_AUFGABEN_
1. Aus welchem Ort stammten die Vorfahren väterlicherseits von Richard Göbel laut dem Auszug zur Familiengeschichte?
2. Setzen Sie den Auszug zur Familiengeschichte Richard Göbels nach seinem letzten Satz fort.

##### TEXTAUSZUG #####

Wie lange dauert ein Krieg eigentlich wirklich?


Geschichtlicher Abriß (1871 – 1945)

Familiengeschichte und Ahnenforschung als Teil des Projektes

Weit verzweigte Familienwurzeln

 „Das Einzige, was Menschen Ewigkeit verleiht, ist nicht die Geschichte, sondern eine Geschichte, die man erzählt.“

(Aus dem Gilgamesch Epos)

Meine Betrachtungen zum Leben meines Großvaters Richard Göbel (1913-1945) werden erweitert um die Ergänzungen zur Geschichte des Deutschen Kaiserreichs. Ein Verständnis der geschichtlichen Entwicklungen hin zum Ersten Weltkrieg, der Weimarer Republik und dem Nationalsozialismus sind nur mit Kenntnis der politischen und gesellschaftlichen Strömungen des Kaiserreichs möglich.

Richards Eltern Heinrich (geb. 1882) und Anna (geb. 1883) waren Kinder des 1871 gegründeten Deutschen Kaiserreichs. Richards Vorfahren väterlicherseits stammten aus Baumbach in Hessen. Die Wurzeln lassen sich bis zum 30jährigen Krieg in diese Gegend um Rotenburg und Bad Hersfeld ermitteln. Richards Großvater Johann war etwa 1862, mit mehreren seiner Geschwister, nach Langendreer/Bochum ausgewandert. Vermutlich um sein Glück als Bergmann zu versuchen. Johann Heinrich starb bereits 1885 im Alter von gerade einmal 42 Jahren, als sein Sohn Heinrich 3 Jahre alt war. Richards Vater Heinrich hat sich trotz des frühen Todes seines Elternteils durch Fleiß und Strebsamkeit, durch den Besuch von Abend- und Wochendschulen, in einen angesehenen kaufmännischen Beruf hochgearbeitet. Seit 1910 arbeitete er bei der Gutehoffnungshütte (GHH) in Oberhausen, Mitte der 20iger Jahre wurde er schließlich Revisor.

##### MATERIAL ZUR ÜBUNG #####

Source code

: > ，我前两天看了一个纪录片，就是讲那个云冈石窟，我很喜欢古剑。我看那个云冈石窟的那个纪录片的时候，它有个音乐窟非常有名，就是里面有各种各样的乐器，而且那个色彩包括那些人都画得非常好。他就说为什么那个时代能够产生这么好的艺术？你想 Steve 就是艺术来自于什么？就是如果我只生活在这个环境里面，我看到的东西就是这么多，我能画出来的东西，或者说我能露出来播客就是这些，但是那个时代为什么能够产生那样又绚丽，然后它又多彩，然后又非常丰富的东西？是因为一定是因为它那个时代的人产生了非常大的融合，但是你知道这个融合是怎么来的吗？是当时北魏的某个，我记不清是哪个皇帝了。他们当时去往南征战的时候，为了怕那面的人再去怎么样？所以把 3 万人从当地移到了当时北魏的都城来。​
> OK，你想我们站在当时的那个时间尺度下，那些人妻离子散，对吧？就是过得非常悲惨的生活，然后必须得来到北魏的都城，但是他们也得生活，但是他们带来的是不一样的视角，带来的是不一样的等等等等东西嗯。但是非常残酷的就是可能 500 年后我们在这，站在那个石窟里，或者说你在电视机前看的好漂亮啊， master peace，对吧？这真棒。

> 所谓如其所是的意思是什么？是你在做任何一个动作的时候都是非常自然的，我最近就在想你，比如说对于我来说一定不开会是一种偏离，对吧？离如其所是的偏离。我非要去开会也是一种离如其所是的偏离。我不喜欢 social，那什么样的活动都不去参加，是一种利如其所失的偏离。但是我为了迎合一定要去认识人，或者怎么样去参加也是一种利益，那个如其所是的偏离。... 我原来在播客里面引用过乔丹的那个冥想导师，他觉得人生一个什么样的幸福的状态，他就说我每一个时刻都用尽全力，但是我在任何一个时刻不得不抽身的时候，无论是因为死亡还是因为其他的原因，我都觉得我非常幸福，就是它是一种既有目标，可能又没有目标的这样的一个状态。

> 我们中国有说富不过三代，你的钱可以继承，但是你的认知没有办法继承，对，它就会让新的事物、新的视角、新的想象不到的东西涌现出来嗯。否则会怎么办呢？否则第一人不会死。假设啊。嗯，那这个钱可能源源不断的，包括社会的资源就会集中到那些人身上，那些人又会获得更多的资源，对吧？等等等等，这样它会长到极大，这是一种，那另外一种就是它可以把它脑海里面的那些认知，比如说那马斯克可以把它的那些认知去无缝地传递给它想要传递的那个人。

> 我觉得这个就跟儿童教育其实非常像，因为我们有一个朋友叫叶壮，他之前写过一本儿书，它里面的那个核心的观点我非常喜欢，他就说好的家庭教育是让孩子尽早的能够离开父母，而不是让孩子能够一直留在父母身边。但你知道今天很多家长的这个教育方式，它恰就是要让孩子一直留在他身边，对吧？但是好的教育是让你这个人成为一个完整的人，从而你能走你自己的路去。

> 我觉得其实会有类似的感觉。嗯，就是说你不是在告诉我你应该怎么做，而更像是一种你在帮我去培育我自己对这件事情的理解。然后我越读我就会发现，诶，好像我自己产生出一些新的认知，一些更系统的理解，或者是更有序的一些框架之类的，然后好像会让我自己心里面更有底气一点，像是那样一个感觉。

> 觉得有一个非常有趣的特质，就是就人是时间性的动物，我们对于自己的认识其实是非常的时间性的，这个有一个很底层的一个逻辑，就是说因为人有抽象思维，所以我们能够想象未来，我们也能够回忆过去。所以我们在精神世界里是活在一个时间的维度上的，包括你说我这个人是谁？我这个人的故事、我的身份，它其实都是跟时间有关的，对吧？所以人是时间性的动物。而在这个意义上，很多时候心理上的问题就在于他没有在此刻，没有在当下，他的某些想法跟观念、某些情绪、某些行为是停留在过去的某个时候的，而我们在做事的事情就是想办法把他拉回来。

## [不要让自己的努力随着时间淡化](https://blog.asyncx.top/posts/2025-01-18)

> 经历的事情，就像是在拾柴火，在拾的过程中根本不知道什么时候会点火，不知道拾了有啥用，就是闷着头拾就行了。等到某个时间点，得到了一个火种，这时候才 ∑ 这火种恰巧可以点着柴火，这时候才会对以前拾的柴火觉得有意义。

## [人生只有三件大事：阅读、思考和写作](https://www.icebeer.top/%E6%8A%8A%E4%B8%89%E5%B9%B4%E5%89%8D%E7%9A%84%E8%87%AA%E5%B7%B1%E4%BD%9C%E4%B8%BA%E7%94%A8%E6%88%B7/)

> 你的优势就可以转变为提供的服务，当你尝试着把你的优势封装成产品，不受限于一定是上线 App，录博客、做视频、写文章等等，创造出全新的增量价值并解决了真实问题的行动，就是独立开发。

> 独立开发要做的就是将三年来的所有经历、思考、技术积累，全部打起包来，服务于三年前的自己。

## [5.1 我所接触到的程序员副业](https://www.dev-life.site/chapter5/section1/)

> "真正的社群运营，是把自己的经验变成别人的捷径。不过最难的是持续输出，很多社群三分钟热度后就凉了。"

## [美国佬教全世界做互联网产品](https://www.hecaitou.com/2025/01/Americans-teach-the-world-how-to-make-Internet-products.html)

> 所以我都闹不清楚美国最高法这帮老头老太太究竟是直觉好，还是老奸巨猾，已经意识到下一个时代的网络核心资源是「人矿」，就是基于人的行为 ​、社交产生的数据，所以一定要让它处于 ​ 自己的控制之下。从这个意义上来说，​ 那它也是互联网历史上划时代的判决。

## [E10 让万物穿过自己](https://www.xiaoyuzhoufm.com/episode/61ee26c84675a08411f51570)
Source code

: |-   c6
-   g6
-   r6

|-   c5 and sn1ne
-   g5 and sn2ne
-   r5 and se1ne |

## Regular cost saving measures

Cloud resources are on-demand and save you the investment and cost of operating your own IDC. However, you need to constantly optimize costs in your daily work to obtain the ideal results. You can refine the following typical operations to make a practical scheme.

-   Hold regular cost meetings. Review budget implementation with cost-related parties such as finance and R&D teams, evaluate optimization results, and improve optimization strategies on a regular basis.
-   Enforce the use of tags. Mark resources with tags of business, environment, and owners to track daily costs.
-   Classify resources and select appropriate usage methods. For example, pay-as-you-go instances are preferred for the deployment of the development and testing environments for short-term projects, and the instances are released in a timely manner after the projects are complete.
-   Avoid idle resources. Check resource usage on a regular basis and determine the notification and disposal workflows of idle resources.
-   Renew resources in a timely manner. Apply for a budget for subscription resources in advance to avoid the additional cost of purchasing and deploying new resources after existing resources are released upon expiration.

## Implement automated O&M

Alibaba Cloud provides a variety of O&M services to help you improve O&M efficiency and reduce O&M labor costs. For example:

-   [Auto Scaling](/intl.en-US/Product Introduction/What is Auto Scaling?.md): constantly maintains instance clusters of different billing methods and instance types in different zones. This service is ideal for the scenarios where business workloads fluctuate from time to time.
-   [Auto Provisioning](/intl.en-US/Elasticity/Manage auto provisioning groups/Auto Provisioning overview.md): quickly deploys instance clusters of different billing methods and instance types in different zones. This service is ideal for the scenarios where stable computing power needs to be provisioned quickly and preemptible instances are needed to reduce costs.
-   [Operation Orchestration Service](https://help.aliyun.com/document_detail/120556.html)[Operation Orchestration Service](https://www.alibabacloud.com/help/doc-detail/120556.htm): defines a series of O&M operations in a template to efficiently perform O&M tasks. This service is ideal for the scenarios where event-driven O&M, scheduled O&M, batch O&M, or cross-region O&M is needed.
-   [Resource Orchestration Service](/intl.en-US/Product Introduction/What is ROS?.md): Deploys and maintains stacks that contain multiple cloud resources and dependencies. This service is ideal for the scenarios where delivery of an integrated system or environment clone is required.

#####

_LÖSUNGEN_
1. Aus Baumbach in Hessen.

2.
Die Vorfahren von Richards Mutter Anna Göbel liegen in der Gegend um Wallenbrück/Spenge im Minden-Ravensberger Land. Anna Göbel war eine geborene Wienkamp und lebte bis zu ihrer Heirat mit Heinrich Göbel auf dem elterlichen Hof. Die Familie stand der Erweckungsbewegung im Minden-Ravensberger Land nah. Anna Göbels Großvater, Caspar Heinrich Lippelmann (1802 – 1889), war ein regional bekannter Laie der Erweckungsbewegung. Annas Mutter, Catherine Ilsebein Wienkamp (1847 – 1941), war eine geborene Lippelmann. Die Lippelmanns sind für mich sehr interessante Vorfahren im Rahmen meiner Ahnenforschungen geworden. Annas Mutter hatte 9 weitere Geschwister. Drei Brüder und eine Schwester sind in den 1850/60iger Jahren in die USA ausgewandert. Ihre Heimat fanden Sie in Cincinnati/Ohio. In der fernen Heimat kamen sie, zum Teil, zu Ansehen und Reichtum.

Herman Henry (Hermann Heinrich) Lippelmann (1831 – 1926) war einer der sechs Gründer des Zoos von Cincinnati. Nach ihm ist die Lippelman Road im Norden der Stadt benannt.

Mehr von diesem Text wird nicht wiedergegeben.